Text excerpt section start
2016-02-13 Thread Kouhei Kaigai




> -Original Message-
> From: pgsql-hackers-ow...@postgresql.org
> [mailto:pgsql-hackers-ow...@postgresql.org] On Behalf Of Robert Haas
> Sent: Saturday, February 13, 2016 1:46 PM
> To: Kaigai Kouhei(海外 浩平)
> Cc: Jim Nasby; pgsql-hackers@postgresql.org; Amit Langote
> Subject: Re: [HACKERS] Way to check whether a particular block is on the
> shared_buffer?
> 
> On Thu, Feb 11, 2016 at 9:05 PM, Kouhei Kaigai  wrote:
> > Hmm. In my experience, it is often not a productive discussion whether
> > a feature is niche or commodity. So, let me change the viewpoint.
> >
> > We may utilize OS-level locking mechanism here.
> >
> > Even though it depends on filesystem implementation under the VFS,
> > we may use inode->i_mutex lock that shall be acquired during the buffer
> > copy from user to kernel, at least, on a few major filesystems; ext4,
> > xfs and btrfs in my research. As well, the modified NVMe SSD driver can
> > acquire the inode->i_mutex lock during P2P DMA transfer.
> >
> > Once we can consider the OS buffer is updated atomically by the lock,
> > we don't need to worry about corrupted pages, but still needs to pay
> > attention to the scenario when updated buffer page is moved to GPU.
> >
> > In this case, PD_ALL_VISIBLE may give us a hint. GPU side has no MVCC
> > infrastructure, so I intend to move all-visible pages only.
> > If someone updates the buffer concurrently, then write out the page
> > including invisible tuples, PD_ALL_VISIBLE flag shall be cleared because
> > updated tuples should not be visible to the transaction which issued
> > P2P DMA.
> >
> > Once GPU met a page with !PD_ALL_VISIBLE, it can return an error status
> > that indicates CPU to retry this page again. In this case, this page is
> > likely loaded to the shared buffer already, so retry penalty is not so
> > much.
> >
> > I'll try to investigate the implementation in this way.
Text excerpt section end
Directive 1:
In the PostgreSQL mailing-list message, rewrite the passage between "2016-02-13 Thread Kouhei" and "Kaigai Kouhei(海外 浩平)", inclusive, with "Original Message" changed to "Forwarded Message".
Directive 2:
Please extend the PostgreSQL mailing-list message past its last sentence.
The lines that come next are from a separate source.
Collected material section start
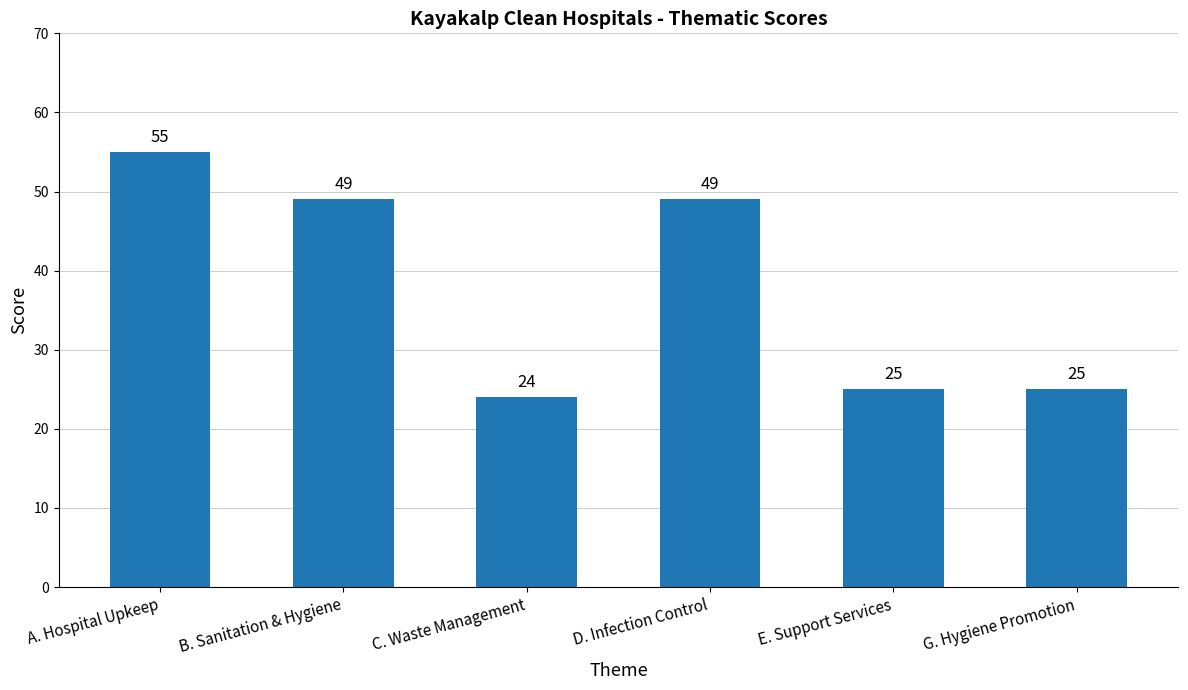

What is the difference between the values at E. Support Services and B. Sanitation & Hygiene?

24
Collected material section end
Exercise answer 1:
2016-02-13 Thread Kouhei Kaigai




> -Forwarded Message-
> From: pgsql-hackers-ow...@postgresql.org
> [mailto:pgsql-hackers-ow...@postgresql.org] On Behalf Of Robert Haas
> Sent: Saturday, February 13, 2016 1:46 PM
> To: Kaigai Kouhei(海外 浩平)

Exercise answer 2:
> > Please correct me, if I misunderstand something (especially, treatment
> > of PD_ALL_VISIBLE).
> 
> I suppose there's no theoretical reason why the buffer couldn't go
> from all-visible to not-all-visible and back to all-visible again all
> during the time you are copying it.
>
The backend process that is copying the data to GPU has a transaction
in-progress (= not committed). Is it possible to get the updated buffer
page back to the all-visible state again?
I expect that in-progress transactions works as a blocker for backing
to all-visible. Right?

> Honestly, I think trying to access buffers without going through
> shared_buffers is likely to be very hard to make correct and probably
> a loser.
>
No challenge, no outcome. ;-)

> Copying the data into shared_buffers and then to the GPU is,
> doubtless, at least somewhat slower.  But I kind of doubt that it's
> enough slower to make up for all of the problems you're going to have
> with the approach you've chosen.
>
Honestly, I'm still uncertain whether it works well as I expects.
However, scan workload on the table larger than main memory is
headache for PG-Strom, so I'd like to try ideas we can implement.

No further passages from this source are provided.